Incident: China Merchants Bank released its 2024 three-quarter report. In the first three quarters of 2024, China Merchants Bank achieved operating income of 252.709 billion yuan, a year-on-year decrease of 2.91%; net profit attributable to shareholders was 113.184 billion yuan, a year-on-year decrease of 0.62%.
Comment:
The growth rate of 2024Q3 net profit to mother changed from negative to positive. In the first three quarters of 2024, China Merchants Bank achieved operating income of 252.709 billion yuan, a year-on-year decrease of 2.91%; net profit attributable to shareholders was 113.184 billion yuan, a year-on-year decrease of 0.62%. As far as the third quarter was concerned, the decline in revenue increased by 1.03 percentage points, and the growth rate of net profit to mother changed from negative to positive, and the growth rate increased 1.46 percentage points from month to month. The average return on total assets (ROAA) attributable to shareholders after annualization and the average return on net assets (ROAE) attributable to common shareholders after annualization were 1.33% and 15.38%, respectively, down 0.13 and 2.00 percentage points from the previous year.

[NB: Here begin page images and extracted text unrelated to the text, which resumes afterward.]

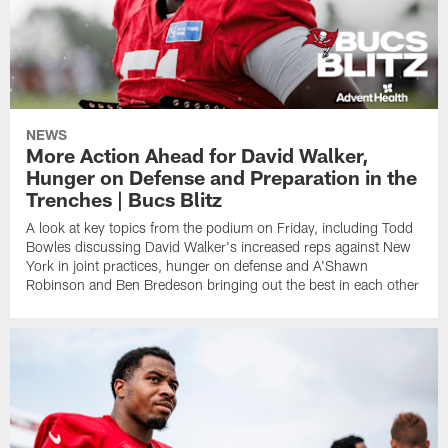
NEWS
More Action Ahead for David Walker,
Hunger on Defense and Preparation in the
Trenches | Bucs Blitz
A look at key topics from the podium on Friday, including Todd
Bowles discussing David Walker's increased reps against New
York in joint practices, hunger on defense and A'Shawn
Robinson and Ben Bredeson bringing out the best in each other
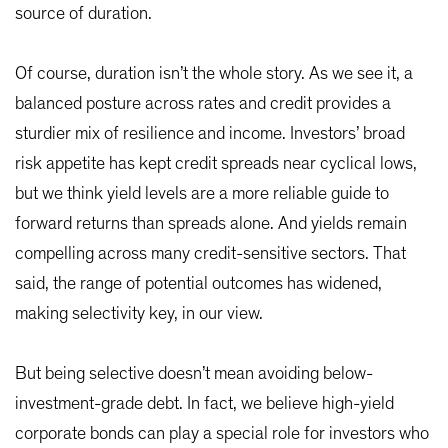
source of duration.
Of course, duration isn’t the whole story. As we see it, a
balanced posture across rates and credit provides a
sturdier mix of resilience and income. Investors’ broad
risk appetite has kept credit spreads near cyclical lows,
but we think yield levels are a more reliable guide to
forward returns than spreads alone. And yields remain
compelling across many credit-sensitive sectors. That
said, the range of potential outcomes has widened,
making selectivity key, in our view.
But being selective doesn’t mean avoiding below-
investment-grade debt. In fact, we believe high-yield
corporate bonds can play a special role for investors who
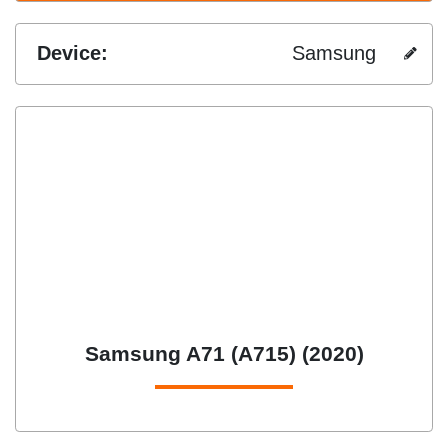
Device:
Samsung
Samsung A71 (A715) (2020)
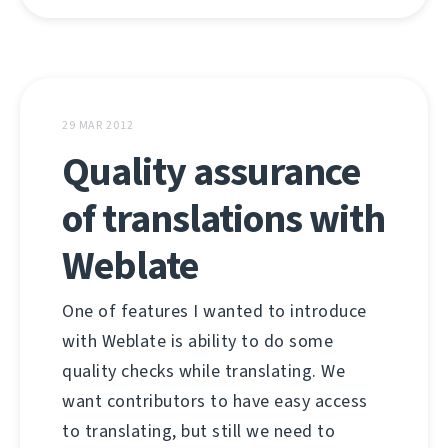
29 MAR 2012
Quality assurance
of translations with
Weblate
One of features I wanted to introduce
with Weblate is ability to do some
quality checks while translating. We
want contributors to have easy access
to translating, but still we need to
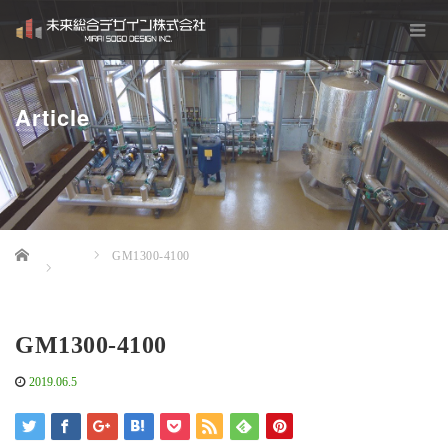
Article
Home
GM1300-4100
GM1300-4100
2019.06.5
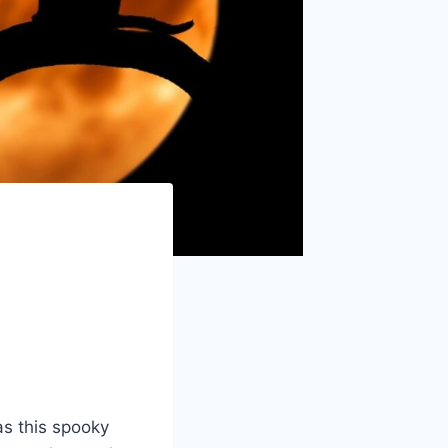
as this spooky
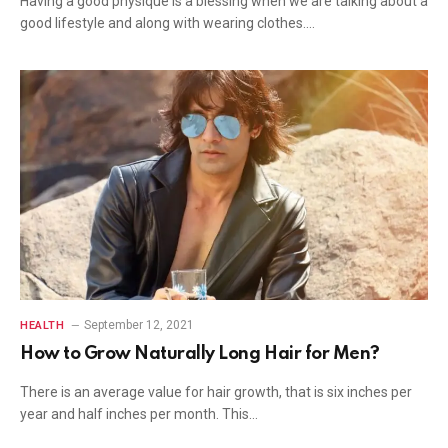
Having a good physique is a blessing when we are talking about a
good lifestyle and along with wearing clothes.…
September 12, 2021
HEALTH
How to Grow Naturally Long Hair for Men?
There is an average value for hair growth, that is six inches per
year and half inches per month. This…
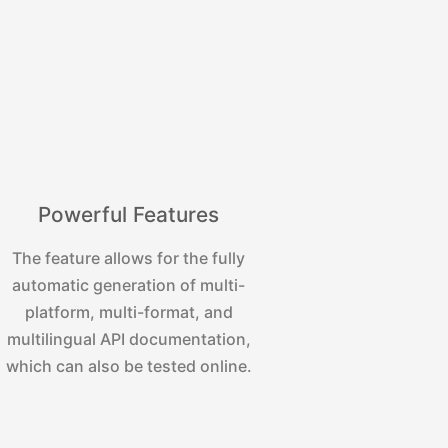
Powerful Features
The feature allows for the fully
automatic generation of multi-
platform, multi-format, and
multilingual API documentation,
which can also be tested online.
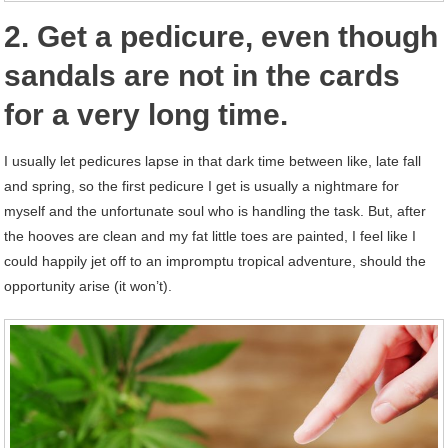
2. Get a pedicure, even though
sandals are not in the cards
for a very long time.
I usually let pedicures lapse in that dark time between like, late fall
and spring, so the first pedicure I get is usually a nightmare for
myself and the unfortunate soul who is handling the task. But, after
the hooves are clean and my fat little toes are painted, I feel like I
could happily jet off to an impromptu tropical adventure, should the
opportunity arise (it won’t).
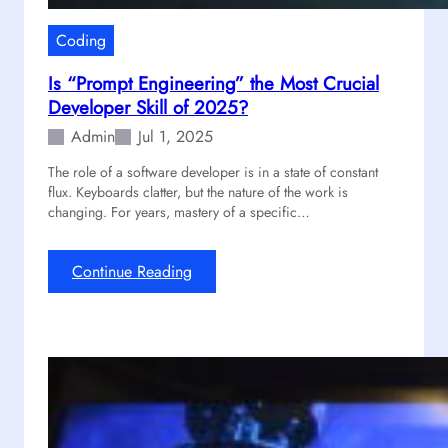
i
t
t
R
Coding
h
u
F
Is “Prompt Engineering” the Most Crucial
n
r
Developer Skill of 2025?
i
i
n
Admin
Jul 1, 2025
e
H
n
The role of a software developer is in a state of constant
a
flux. Keyboards clatter, but the nature of the work is
d
d
changing. For years, mastery of a specific…
s
e
s
I
:
Continue Reading
I
I
s
“
P
r
o
m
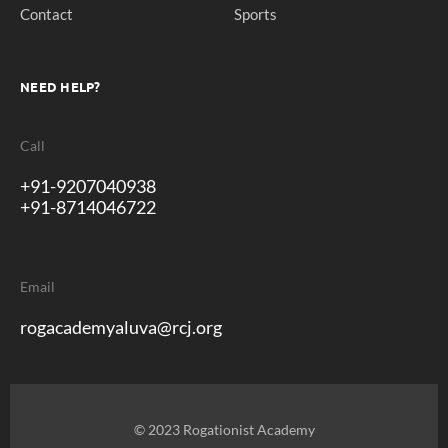
Contact
Sports
NEED HELP?
Call
+91-9207040938
+91-8714046722
Email
rogacademyaluva@rcj.org
© 2023 Rogationist Academy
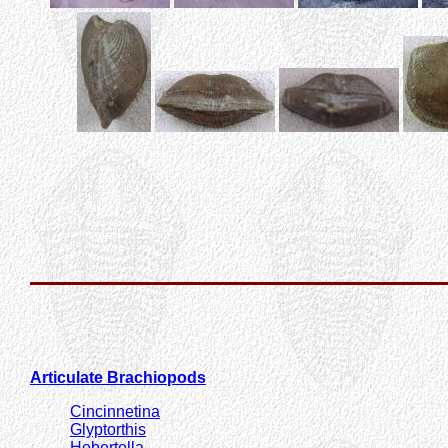
Articulate Brachiopods
Cincinnetina
Glyptorthis
Hebertella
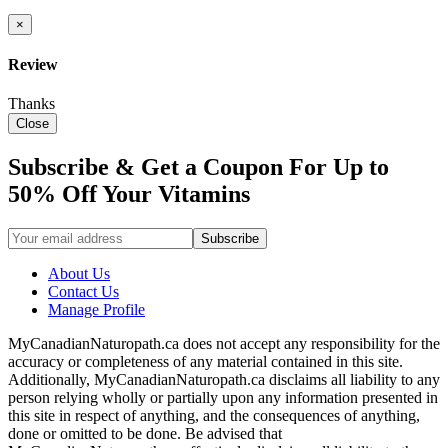
×
Review
Thanks
Close
Subscribe & Get a Coupon For Up to
50% Off Your Vitamins
About Us
Contact Us
Manage Profile
MyCanadianNaturopath.ca does not accept any responsibility for the
accuracy or completeness of any material contained in this site.
Additionally, MyCanadianNaturopath.ca disclaims all liability to any
person relying wholly or partially upon any information presented in
this site in respect of anything, and the consequences of anything,
done or omitted to be done. Be advised that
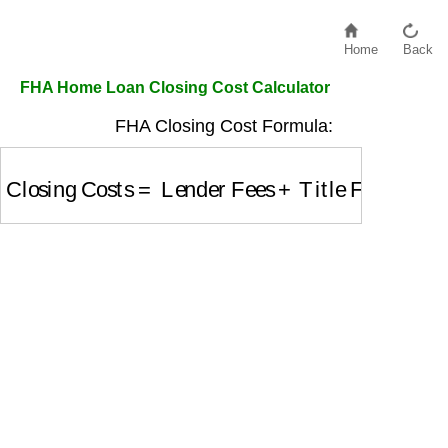
Home
Back
FHA Home Loan Closing Cost Calculator
FHA Closing Cost Formula:
Closing Costs
=
Lender Fees
+
Title Fees
+
Appra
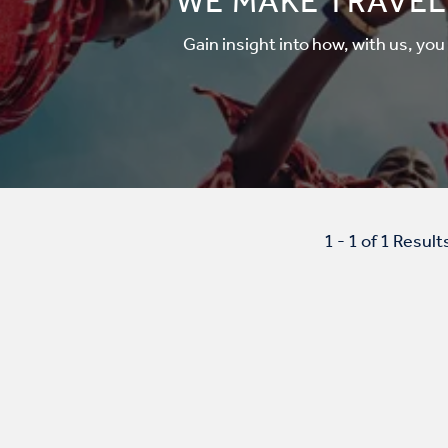
WE MAKE TRAVEL
Gain insight into how, with us, you
1 - 1 of 1 Result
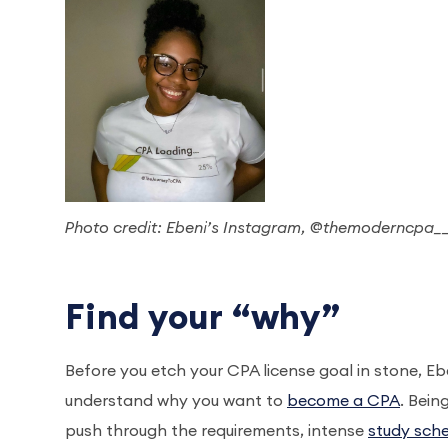
Photo credit: Ebeni’s Instagram, @themoderncpa_
Find your “why”
Before you etch your CPA license goal in stone, E
understand why you want to
become a CPA
. Bein
push through the requirements, intense
study sch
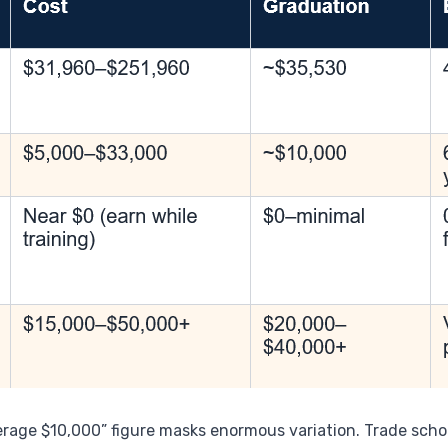
erage $10,000” figure masks enormous variation. Trade scho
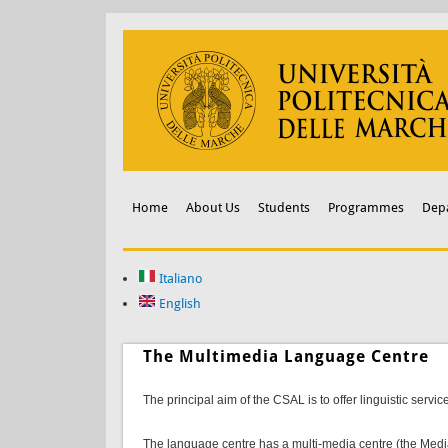
Home
About Us
Students
Programmes
Dep
Italiano
English
The Multimedia Language Centre
The principal aim of the CSAL is to offer linguistic service
The language centre has a multi-media centre (the Media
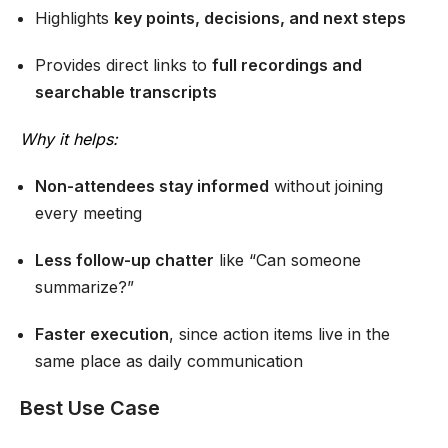
Highlights
key points, decisions, and next steps
Provides direct links to
full recordings and
searchable transcripts
Wh
y it helps:
Non-attendees stay informed
without joining
every meeting
Less follow-up chatter
like “Can someone
summarize?”
Faster execution
, since action items live in the
same place as daily communication
Best Use Case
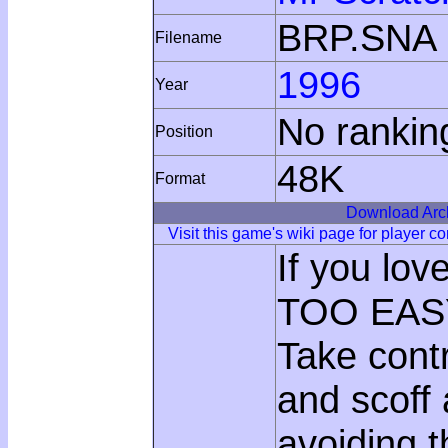
BRP.SNA
Filename
1996
Year
No rankin
Position
48K
Format
Download Arc
Visit this game's wiki page for player 
If you lo
TOO EASY
Take con
and scoff 
avoiding 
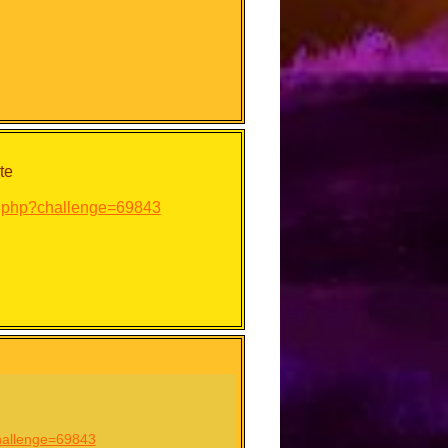
te
ry.php?challenge=69843
challenge=69843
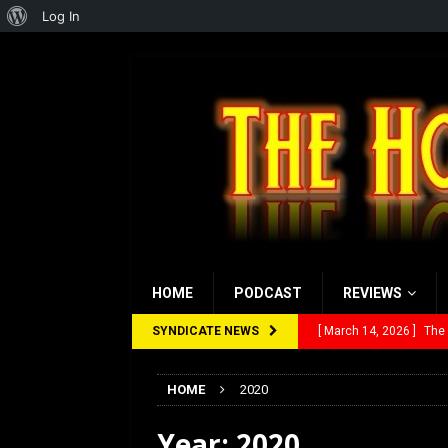
About
Log In
WordPress
HOME
PODCAST
REVIEWS
SYNDICATE NEWS
[ March 14, 2026 ]
The
[ February 28, 2026 ]
Ra
HOME
2020
[ February 5, 2026 ]
Rev
Year:
2020
[ January 27, 2026 ]
Re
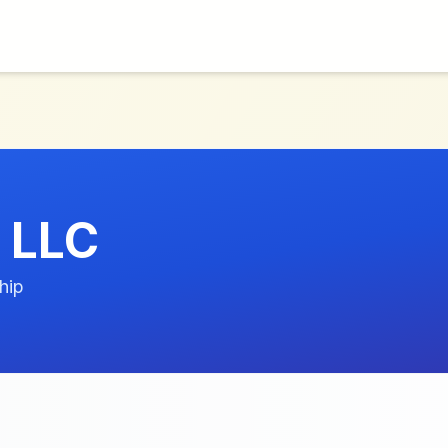
 LLC
hip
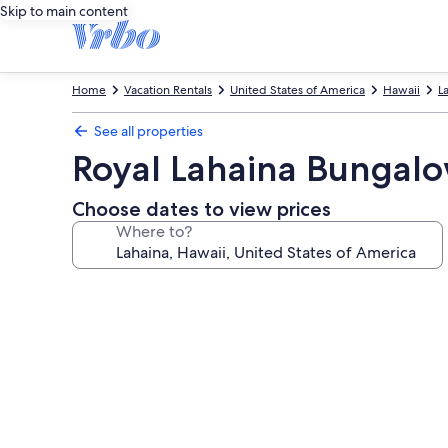
Skip to main content
Home
Vacation Rentals
United States of America
Hawaii
L
See all properties
Royal Lahaina Bungal
Choose dates to view prices
Where to?
Photo
gallery
for
Royal
Lahaina
Bungalows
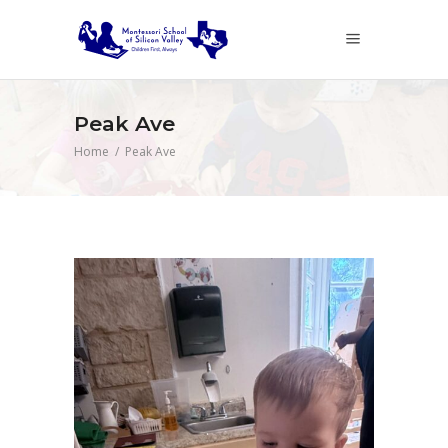
Peak Ave
Home
/
Peak Ave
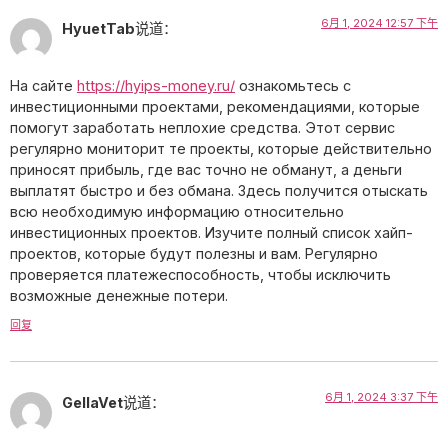
6月 1, 2024 12:57 下午
HyuetTab
说道：
На сайте
https://hyips-money.ru/
ознакомьтесь с
инвестиционными проектами, рекомендациями, которые
помогут заработать неплохие средства. Этот сервис
регулярно мониторит те проекты, которые действительно
приносят прибыль, где вас точно не обманут, а деньги
выплатят быстро и без обмана. Здесь получится отыскать
всю необходимую информацию относительно
инвестиционных проектов. Изучите полный список хайп-
проектов, которые будут полезны и вам. Регулярно
проверяется платежеспособность, чтобы исключить
возможные денежные потери.
回复
6月 1, 2024 3:37 下午
GellaVet
说道：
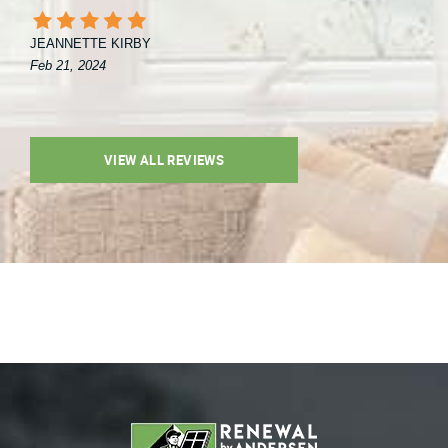
JEANNETTE KIRBY
Feb 21, 2024
VIEW ALL REVIEWS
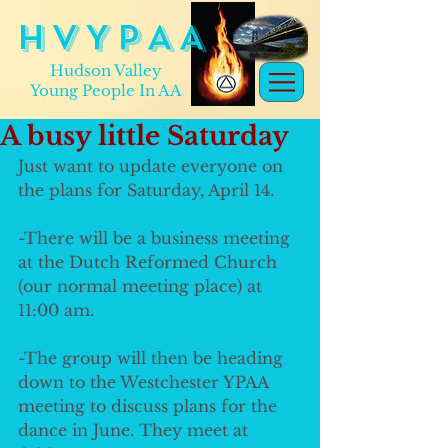
H V Y P A A
Hudson Valley
Young People In AA
A busy little Saturday
Just want to update everyone on 
the plans for Saturday, April 14. 
-There will be a business meeting 
at the Dutch Reformed Church 
(our normal meeting place) at 
11:00 am. 
-The group will then be heading 
down to the Westchester YPAA 
meeting to discuss plans for the 
dance in June. They meet at 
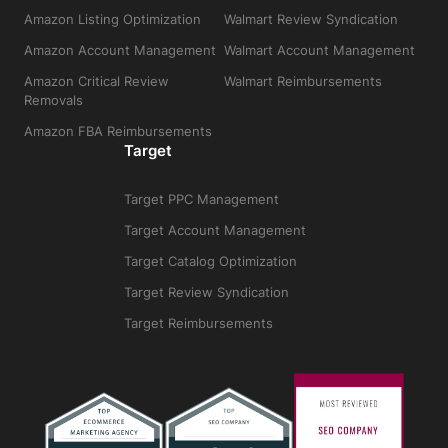
Amazon Listing Optimization
Walmart Review Syndication
Amazon Account Management
Walmart Account Management
Amazon Critical Review
Walmart Reimbursements
Removals
Amazon FBA Reimbursements
Target
Target PPC Management
Target Account Management
Target Catalog Optimization
Target Review Syndication
Target Reimbursements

Consignment wealth management revenue grew at a high year-on-year rate. After splitting the revenue structure, China Merchants Bank achieved net interest income of 157.298 billion yuan in the first three quarters, a year-on-year decrease of 3.07%. Net non-interest income of 95.411 billion yuan was achieved, down 2.63% year on year. When split, net handling fee and commission revenue was 55.702 billion yuan, down 16.90% year on year. Driven by the two factors of increase in consignment scale and product structure optimization, consignment wealth management revenue increased 47.36% year on year; and due to the continued impact of insurance fee reduction effects, agency insurance income decreased by 54.56% year on year. Other net income was 39.709 billion yuan, up 28.23% year over year, mainly due to increased income from bond and fund investments.
Deposit costs continue to be optimized. In the first three quarters of 2024, China Merchants Bank's net interest spread was 1.99%, down 20 basis points year on year and 2 basis points month on month. Affected by the reduction in the quoted interest rate (LPR) in the loan market and the reduction in interest rates on existing mortgages, combined with insufficient demand for effective credit, the yield on emerging credit operations declined year-on-year, leading to a decline in yield on interest-bearing assets, which is a major factor in lowering the return on net interest. At the same time, benefiting from lower deposit interest rates and strict restrictions by regulatory authorities on high-demand savings practices such as manual interest payments, and the company continued to drive the growth of low-cost core deposits, deposit costs continued to drop 4 basis points to 1.54% month-on-month in the third quarter, which had a positive effect on net interest yields.
The bad generation rate continues to improve. At the end of September, China Merchants Bank's non-performing loan ratio was 0.94%, down 0.01 percentage points from the end of the previous year, which was the same; the non-performing loan generation rate was 1.02%, down 0.01 percentage points from the previous year; it focused on the loan ratio of 1.30%, up 0.20 percentage points from the end of the previous year, and an increase of 0.06 percentage points over the previous year. Concern loans were mainly disrupted by the retail side. Among them, interest loan ratios for personal housing loans and credit card loans increased 0.32 and 0.56 percentage points to 1.27% and 3.91%, respectively, from the end of the previous year. The provision coverage rate was 432.15%, down 5.55 percentage points from the end of the previous year, down 2.27 percentage points from the previous year, and risk offsetting capacity is still at a high level.
Investment advice: Maintain a “buy” rating. China Merchants Bank's net assets are estimated to be 40.91 yuan per share in 2024, and the corresponding PB is 0.94 times the current stock price.
Risk warning: Risk that consumer consumption and corporate investment will fall short of expectations due to economic fluctuations; risk of weakening credit demand and pressure on bank asset quality due to falling short of expectations in real estate; risk that falling market interest rates will cause bank asset-side returns to decline, and net interest spreads will continue to be pressured.